Final phase III study results confirm benefit of NOAC reversal agent in emergency situations
Final results from RE-VERSE AD were presented as a late-breaker at the ISTH 2017 Congress in Berlin, Germany. The data show that idarucizumab was able to immediately and completely reverse the anticoagulant effect of dabigatran etexilate in patients in emergency situations. The effects were consistent both in patients requiring an urgent surgery or intervention, and in patients presenting with uncontrollable or life-threatening bleeding.
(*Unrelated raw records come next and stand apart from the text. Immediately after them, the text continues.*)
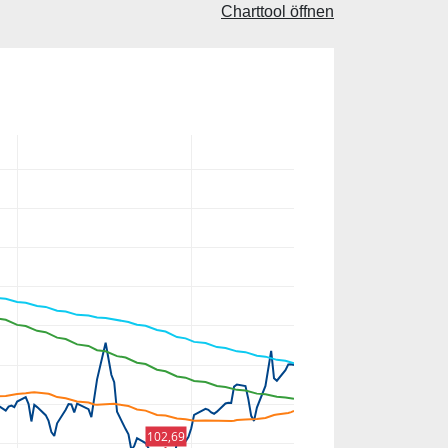
Charttool öffnen
102,69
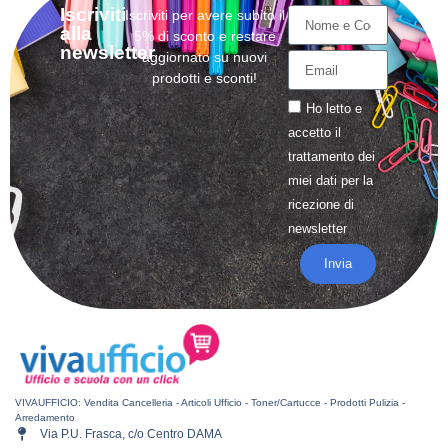
Iscriviti
Iscriviti per avere subito il
alla
5% di sconto e restare
newsletter
aggiornato su nuovi
prodotti e sconti!
Ho letto e
accetto il
trattamento
dei
miei dati per la
ricezione di
newsletter
Invia
VIVAUFFICIO: Vendita Cancelleria - Articoli Ufficio - Toner/Cartucce - Prodotti Pulizia -
Arredamento
Via P.U. Frasca, c/o Centro DAMA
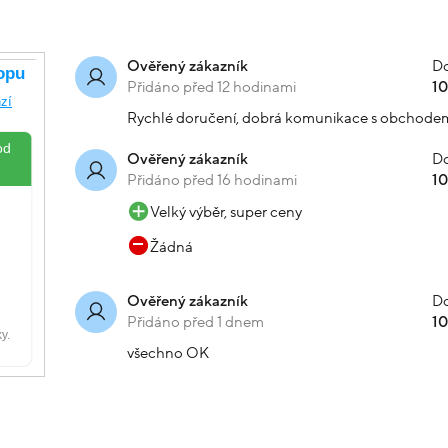
Do
Ověřený zákazník
Přidáno před 12 hodinami
1
Rychlé doručení, dobrá komunikace s obchode
Do
Ověřený zákazník
Přidáno před 16 hodinami
1
Velký výběr, super ceny
Žádná
Do
Ověřený zákazník
Přidáno před 1 dnem
1
všechno OK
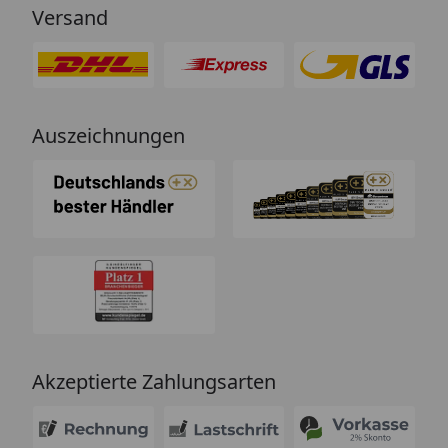
Versand
Auszeichnungen
Akzeptierte Zahlungsarten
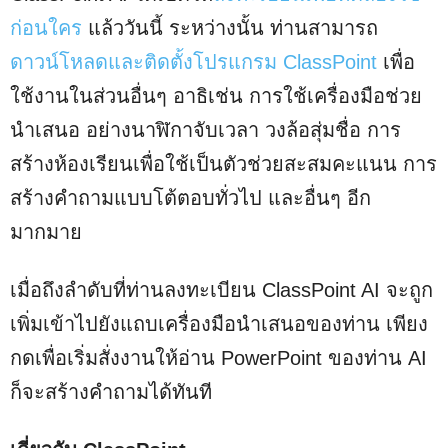
ก่อนใคร
แล้ววันนี้ ระหว่างนั้น ท่านสามารถ
ดาวน์โหลดและติดตั้งโปรแกรม ClassPoint
เพื่อ
ใช้งานในส่วนอื่นๆ อาธิเช่น การใช้เครื่องมือช่วย
นำเสนอ อย่างนาฬิกาจับเวลา วงล้อสุ่มชื่อ การ
สร้างห้องเรียนเพื่อใช้เป็นตัวช่วยสะสมคะแนน การ
สร้างคำถามแบบโต้ตอบทั่วไป และอื่นๆ อีก
มากมาย
เมื่อถึงลำดับที่ท่านลงทะเบียน ClassPoint AI จะถูก
เพิ่มเข้าไปยังแถบเครื่องมือนำเสนอของท่าน เพียง
กดเพื่อเริ่มสั่งงานให้อ่าน PowerPoint ของท่าน AI
ก็จะสร้างคำถามได้ทันที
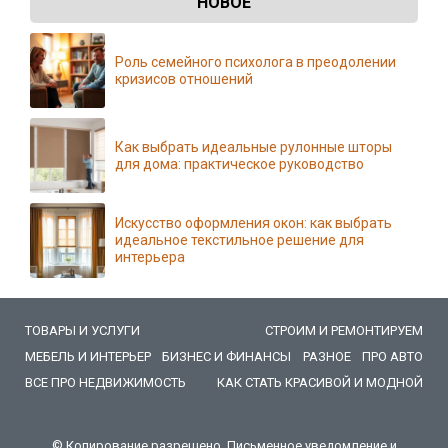
НОВОЕ
Роль семейного психолога в преодолении
кризисов отношений
Как выбрать идеальные рулонные шторы
для дома: практическое руководство
Искусство оформления окон: как выбрать
идеальное текстильное решение для
интерьера
ТОВАРЫ И УСЛУГИ
СТРОИМ И РЕМОНТИРУЕМ
МЕБЕЛЬ И ИНТЕРЬЕР
БИЗНЕС И ФИНАНСЫ
РАЗНОЕ
ПРО АВТО
ВСЕ ПРО НЕДВИЖИМОСТЬ
КАК СТАТЬ КРАСИВОЙ И МОДНОЙ
© Копирование разрешено. Письменное уведомление и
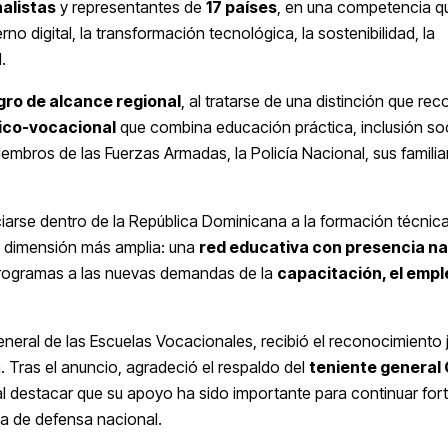
nalistas
y representantes de
17 países
, en una competencia q
rno digital, la transformación tecnológica, la sostenibilidad, la
.
gro de alcance regional
, al tratarse de una distinción que re
ico-vocacional
que combina educación práctica, inclusión soc
embros de las Fuerzas Armadas, la Policía Nacional, sus familia
iarse dentro de la República Dominicana a la formación técnic
na dimensión más amplia: una
red educativa con presencia na
rogramas a las nuevas demandas de la
capacitación, el emple
eneral de las Escuelas Vocacionales, recibió el reconocimiento
 Tras el anuncio, agradeció el respaldo del
teniente general 
 al destacar que su apoyo ha sido importante para continuar for
ma de defensa nacional.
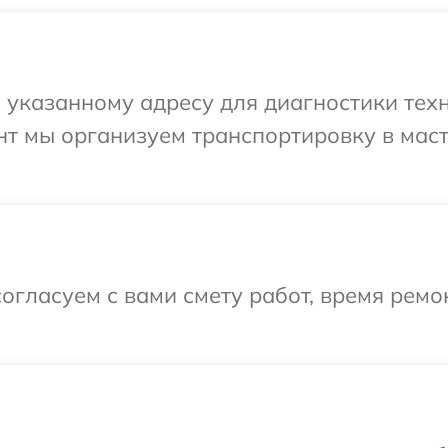
указанному адресу для диагностики техн
нт мы организуем транспортировку в мас
огласуем с вами смету работ, время ремо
The reversal of the anticoagulant effect of dabigatran allowed physicians to quickly initiate necessary emergency interventions.
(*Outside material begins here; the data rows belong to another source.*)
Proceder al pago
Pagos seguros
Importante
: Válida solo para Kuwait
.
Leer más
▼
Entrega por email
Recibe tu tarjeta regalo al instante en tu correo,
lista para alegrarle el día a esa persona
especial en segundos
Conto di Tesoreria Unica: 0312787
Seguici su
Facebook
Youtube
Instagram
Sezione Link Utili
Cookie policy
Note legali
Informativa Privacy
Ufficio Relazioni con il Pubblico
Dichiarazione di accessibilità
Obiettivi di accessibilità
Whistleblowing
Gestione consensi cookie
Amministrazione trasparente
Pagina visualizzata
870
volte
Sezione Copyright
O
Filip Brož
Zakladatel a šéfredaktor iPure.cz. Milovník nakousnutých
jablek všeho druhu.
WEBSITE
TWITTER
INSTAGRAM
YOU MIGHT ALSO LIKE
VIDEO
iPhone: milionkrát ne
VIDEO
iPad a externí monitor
Idarucizumab is a humanised antibody fragment, or Fab, designed as a specific reversal agent to dabigatran. Idarucizumab binds specifically to dabigatran molecules only, neutralizing their anticoagulant effect without interfering with the coagulation cascade. RE-VERSE AD is a phase III global study of patients taking dabigatran who require urgent procedures or have uncontrolled bleeding. The study began in May 2014, and is the largest study to investigate a reversal agent for a non-vitamin K antagonist oral anticoagulant (NOAC) in real-world emergency settings. It enrolled a total of 503 patients at 173 sites in 39 countries.
The primary endpoint of RE-VERSE AD was reversal of the anticoagulant effect of dabigatran within four hours as measured by diluted thrombin time (dTT) and ecarin clotting time (ECT), and was observed in 100% of patients (95%CI, 100-100). Reversal became evident immediately after administration of idarucizumab and was maintained for 24 hours in most patients. Reversal was independent of age, sex, kidney function or dabigatran concentration at baseline. A single 5 g dose of idarucizumab was sufficient in 98% of patients.
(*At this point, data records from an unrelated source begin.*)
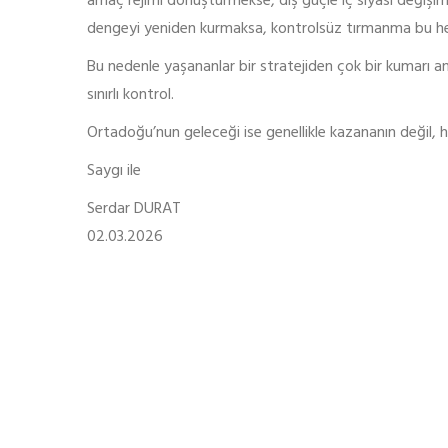
amaç rejimi dönüştürmekse, dış güçle iç siyasi değişi
dengeyi yeniden kurmaksa, kontrolsüz tırmanma bu hed
Bu nedenle yaşananlar bir stratejiden çok bir kumarı and
sınırlı kontrol.
Ortadoğu’nun geleceği ise genellikle kazananın değil, h
Saygı ile
Serdar DURAT
02.03.2026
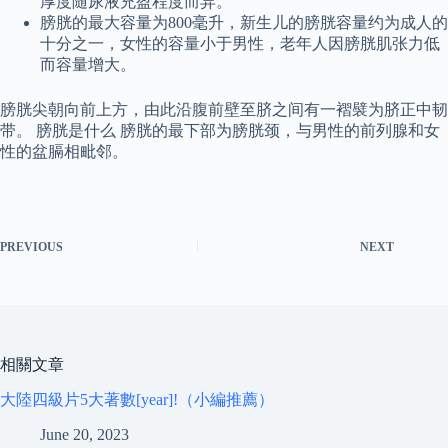
厚度随尿液充盈程度而异。
膀胱的最大容量为800毫升，新生儿的膀胱容量约为成人的
十分之一，女性的容量小于男性，老年人因膀胱肌张力低
而容量增大。
膀胱尖朝向前上方，由此沿腹前壁至脐之间有一褶襞为脐正中韧
带。 膀胱是什么 膀胱的最下部为膀胱颈，与男性的前列腺和女
性的盆膈相毗邻。
PREVIOUS
NEXT
相關文章
大陸四級片5大著數[year]!（小編推薦）
June 20, 2023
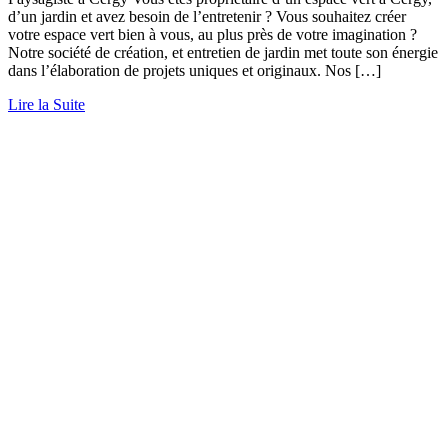
d’un jardin et avez besoin de l’entretenir ? Vous souhaitez créer
votre espace vert bien à vous, au plus près de votre imagination ?
Notre société de création, et entretien de jardin met toute son énergie
dans l’élaboration de projets uniques et originaux. Nos […]
Lire la Suite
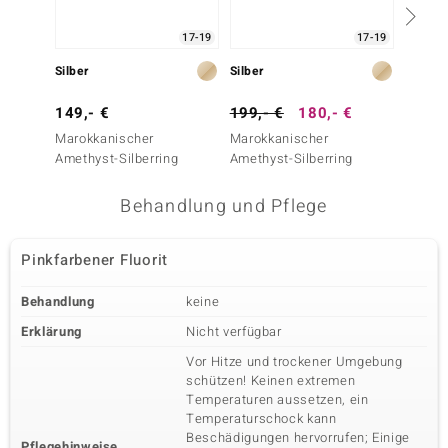
17-19
17-19
Silber
Silber
Silber
149,- €
199,- €
180,- €
99,- 
Marokkanischer
Marokkanischer
Marokk
Amethyst-Silberring
Amethyst-Silberring
Amethy
Behandlung und Pflege
Pinkfarbener Fluorit
Behandlung
keine
Erklärung
Nicht verfügbar
Vor Hitze und trockener Umgebung
schützen! Keinen extremen
Temperaturen aussetzen, ein
Temperaturschock kann
Beschädigungen hervorrufen; Einige
Pflegehinweise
The clinical outcomes captured as secondary endpoints provide insights into the clinical relevance of anticoagulation reversal: in patients enrolled with acute bleeding (Group A), who could be assessed for time to cessation of bleeding, it took a median of 2.5 hours until the bleeding had stopped; in patients enrolled with a need for urgent surgery or intervention (Group B), the required procedures could be initiated after a median of 1.6 hours. In 93.4% of patients requiring procedures, hemostasis during the procedure was described as normal.
No serious adverse safety signals related to idarucizumab were observed in the study. Patients in this study were elderly, had numerous comorbidities and presented with serious index events such as intracranial hemorrhage, multiple trauma or sepsis. Mortality rates at 90 days were 18.8% (Group A) and 18.9% (Group B). At 90 days, thrombotic events had occurred in 6.3% of Group A patients and 7.4% of Group B patients, which is consistent with rates reported after major surgical procedures or hospitalization for uncontrolled bleeding in patients who had taken a vitamin K antagonist.
Idarucizumab is the first and only approved specific reversal agent for a NOAC currently available. Idarucizumab will further be studied in the RE-VECTO program, which evaluates usage patterns in a clinical practice setting. Expected completion of the RE-VECTO program is the end of 2018.